**Exercise brief**.
Word for word, the data below must be repeated in full; no picture is to be included.

**Data for processing**.
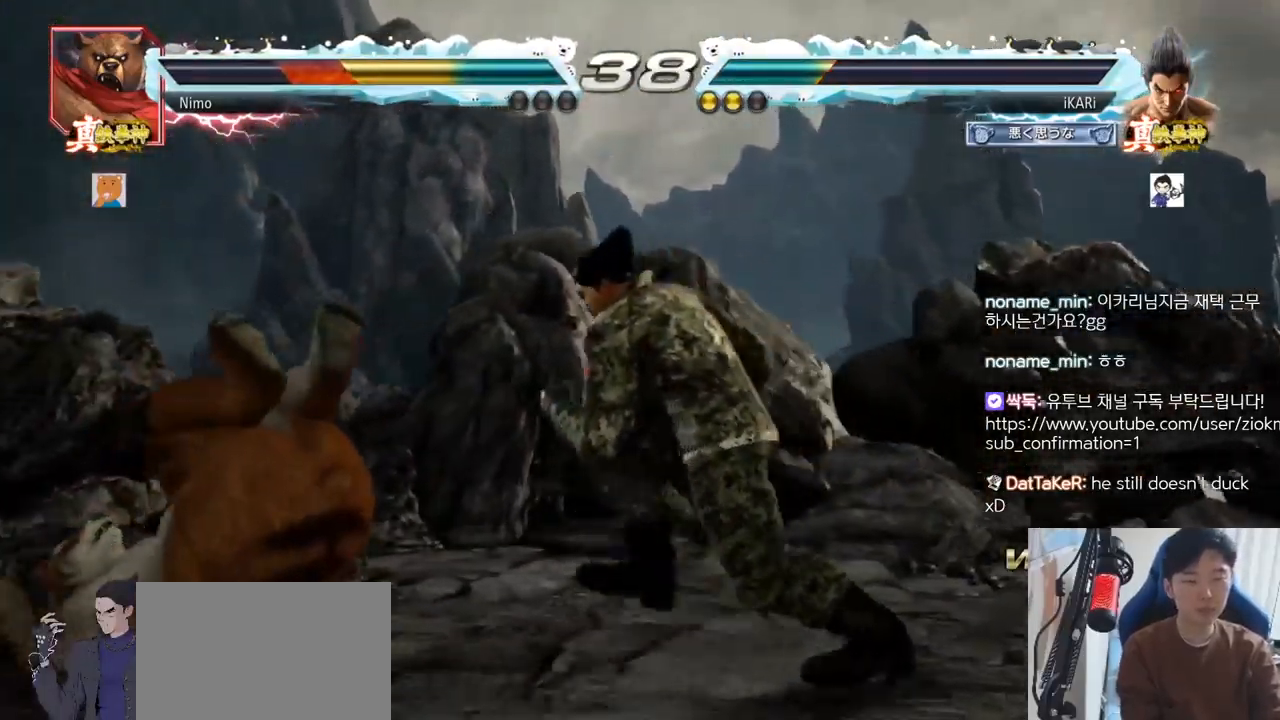
{"buttons": [], "left_stick": "down-left"}
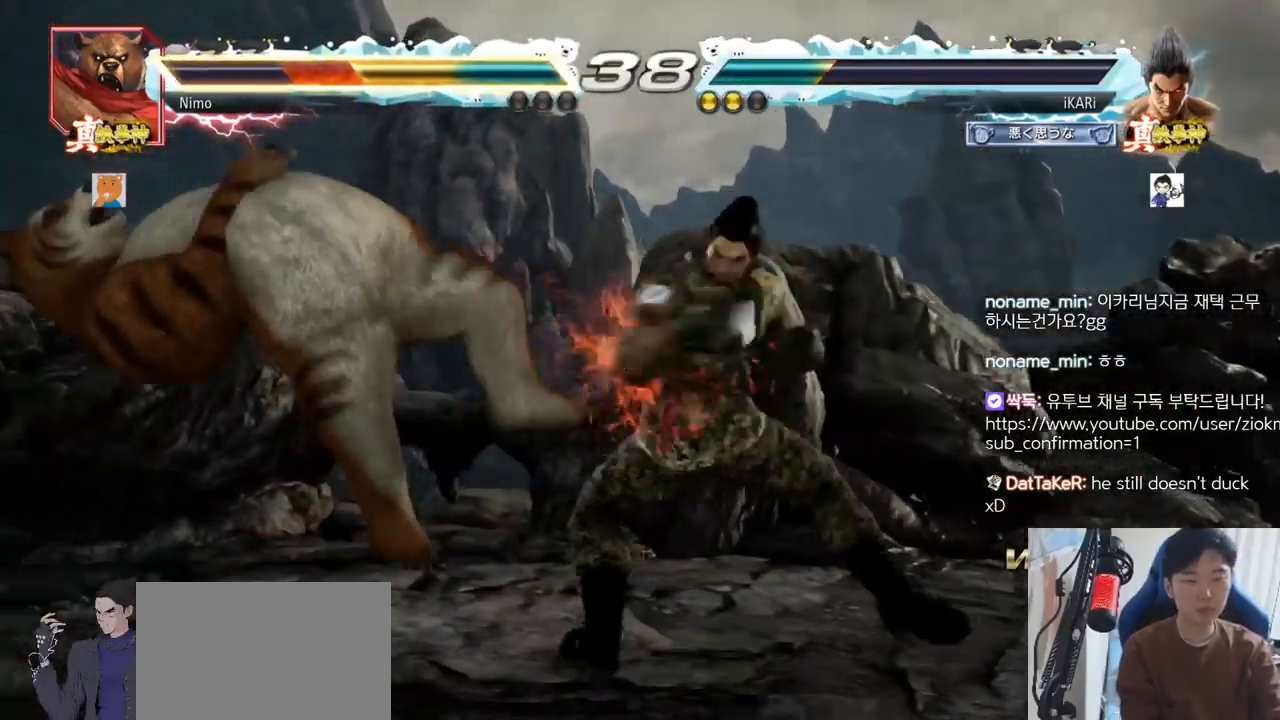
{"buttons": [], "left_stick": "center", "events": [[33, "TRIANGLE", "down"], [66, "TRIANGLE", "up"], [116, "TRIANGLE", "down"], [166, "left_stick", "center"], [233, "TRIANGLE", "up"]]}
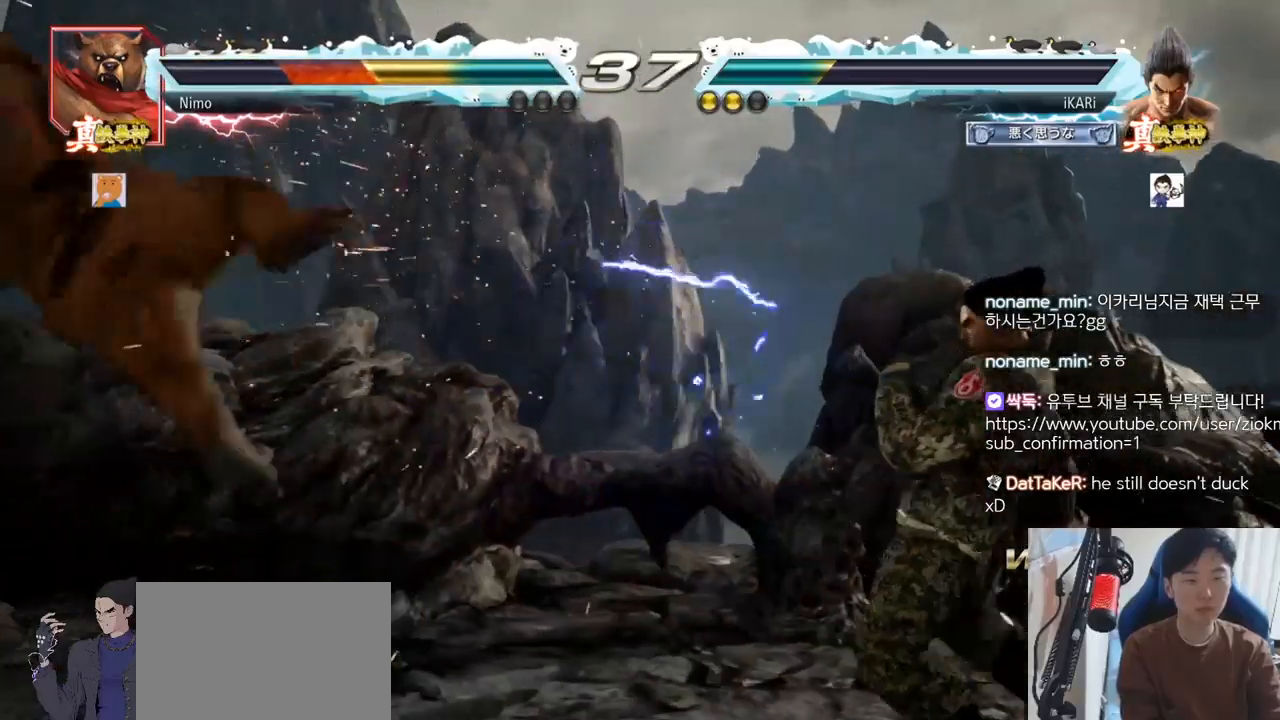
{"buttons": [], "left_stick": "right", "events": [[150, "left_stick", "left"], [350, "left_stick", "center"], [400, "left_stick", "right"], [417, "TRIANGLE", "down"], [484, "TRIANGLE", "up"]]}
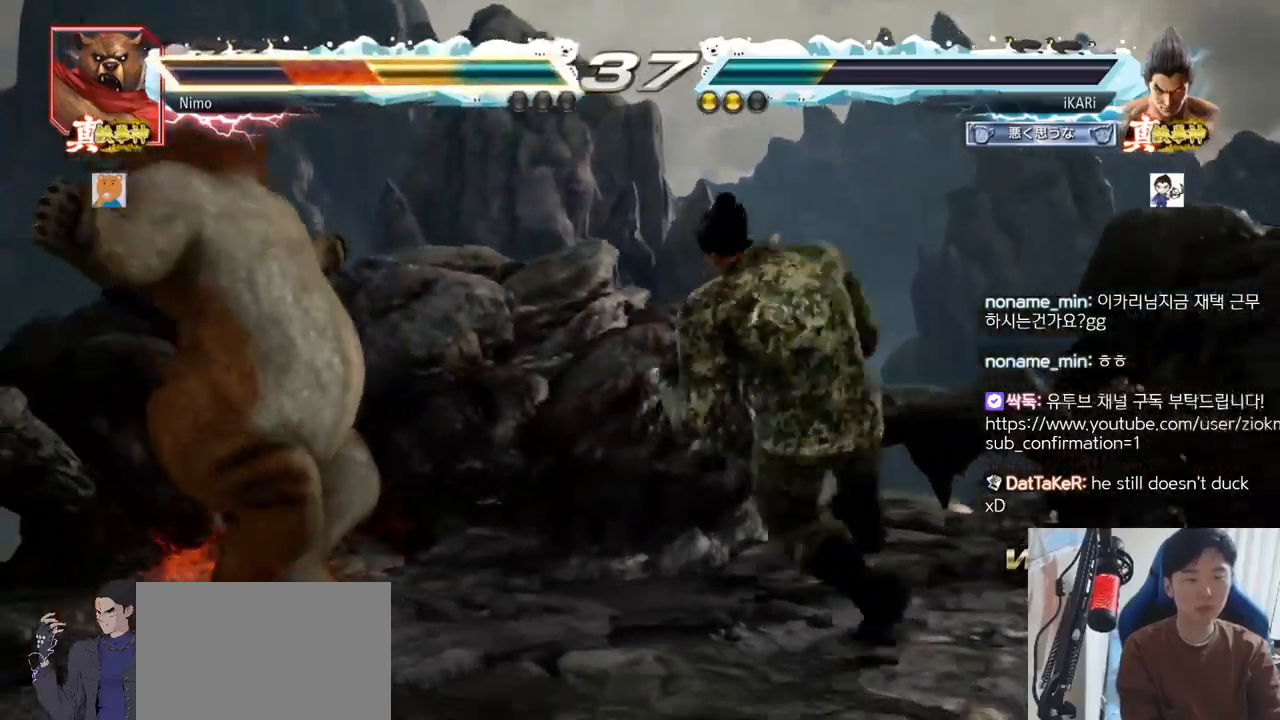
{"buttons": [], "left_stick": "center", "events": [[116, "CIRCLE", "down"], [166, "CIRCLE", "up"], [233, "left_stick", "center"]]}
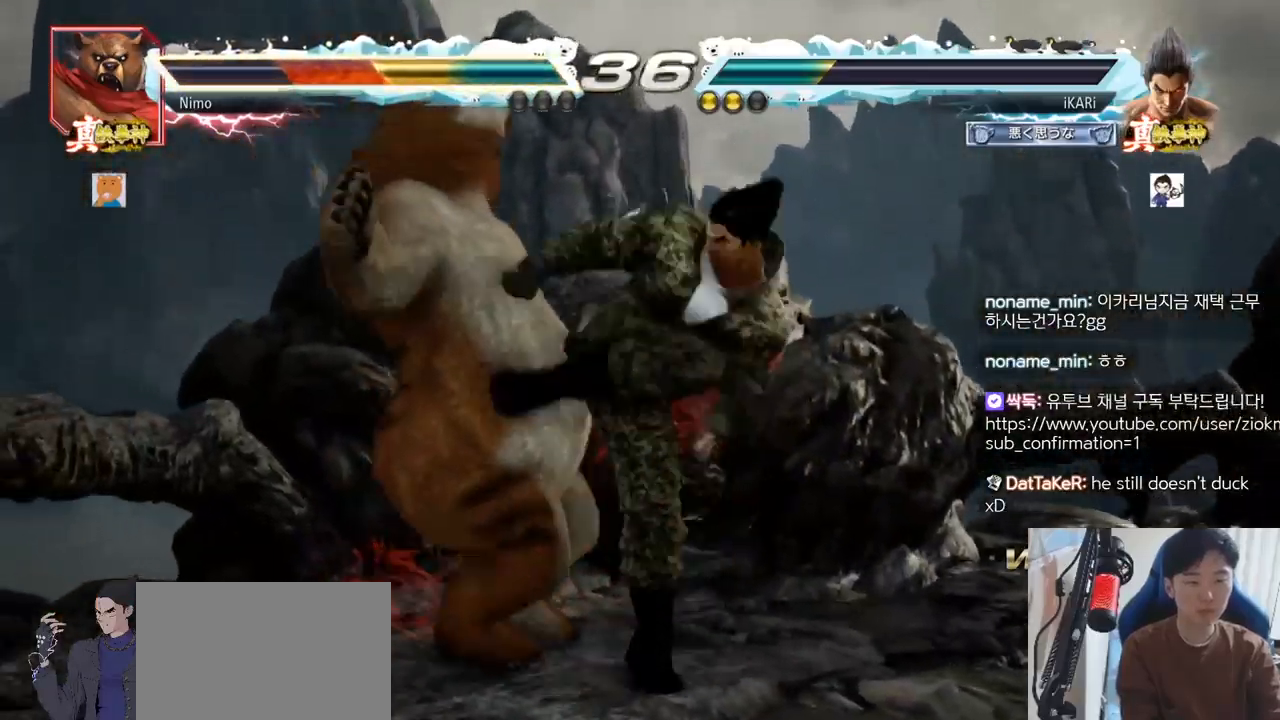
{"buttons": [], "left_stick": "up-left", "events": [[100, "left_stick", "up-left"]]}
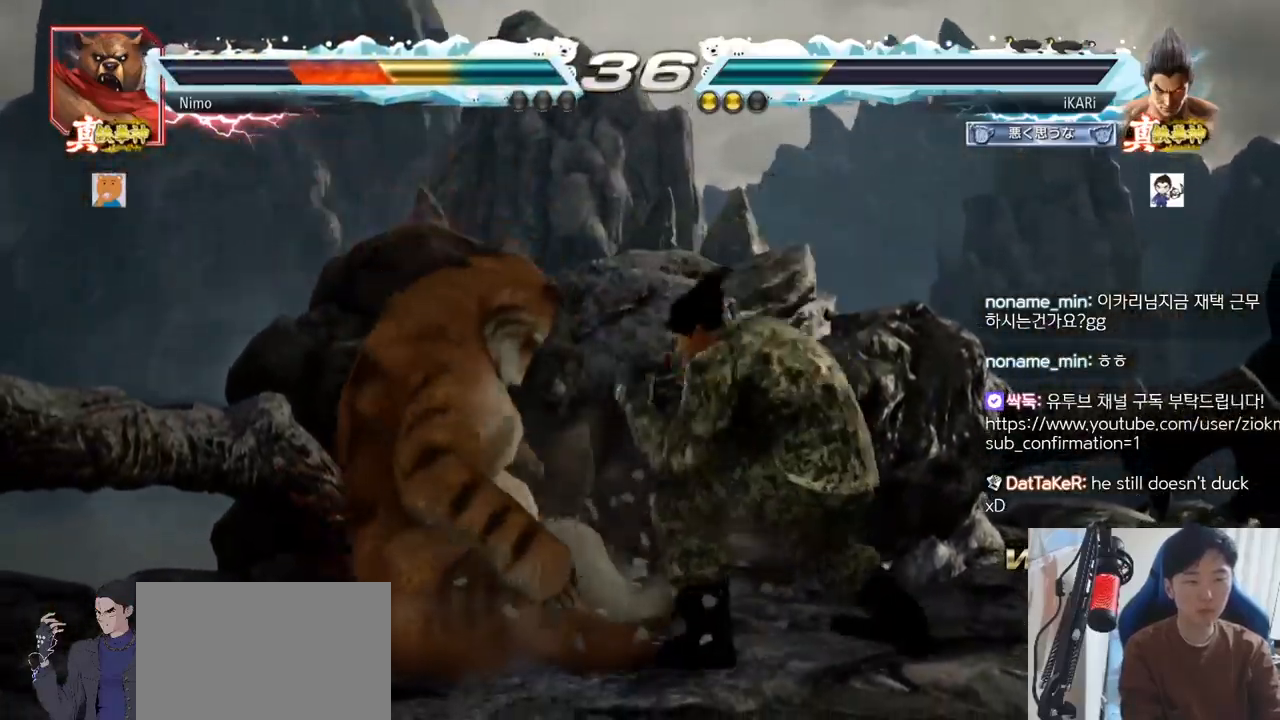
{"buttons": [], "left_stick": "down", "events": [[233, "left_stick", "center"], [483, "left_stick", "down"]]}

**Task answer**.
{"buttons": [], "left_stick": "down-left"}
{"buttons": [], "left_stick": "center", "events": [[33, "TRIANGLE", "down"], [66, "TRIANGLE", "up"], [116, "TRIANGLE", "down"], [166, "left_stick", "center"], [233, "TRIANGLE", "up"]]}
{"buttons": [], "left_stick": "right", "events": [[150, "left_stick", "left"], [350, "left_stick", "center"], [400, "left_stick", "right"], [417, "TRIANGLE", "down"], [484, "TRIANGLE", "up"]]}
{"buttons": [], "left_stick": "center", "events": [[116, "CIRCLE", "down"], [166, "CIRCLE", "up"], [233, "left_stick", "center"]]}
{"buttons": [], "left_stick": "up-left", "events": [[100, "left_stick", "up-left"]]}
{"buttons": [], "left_stick": "down", "events": [[233, "left_stick", "center"], [483, "left_stick", "down"]]}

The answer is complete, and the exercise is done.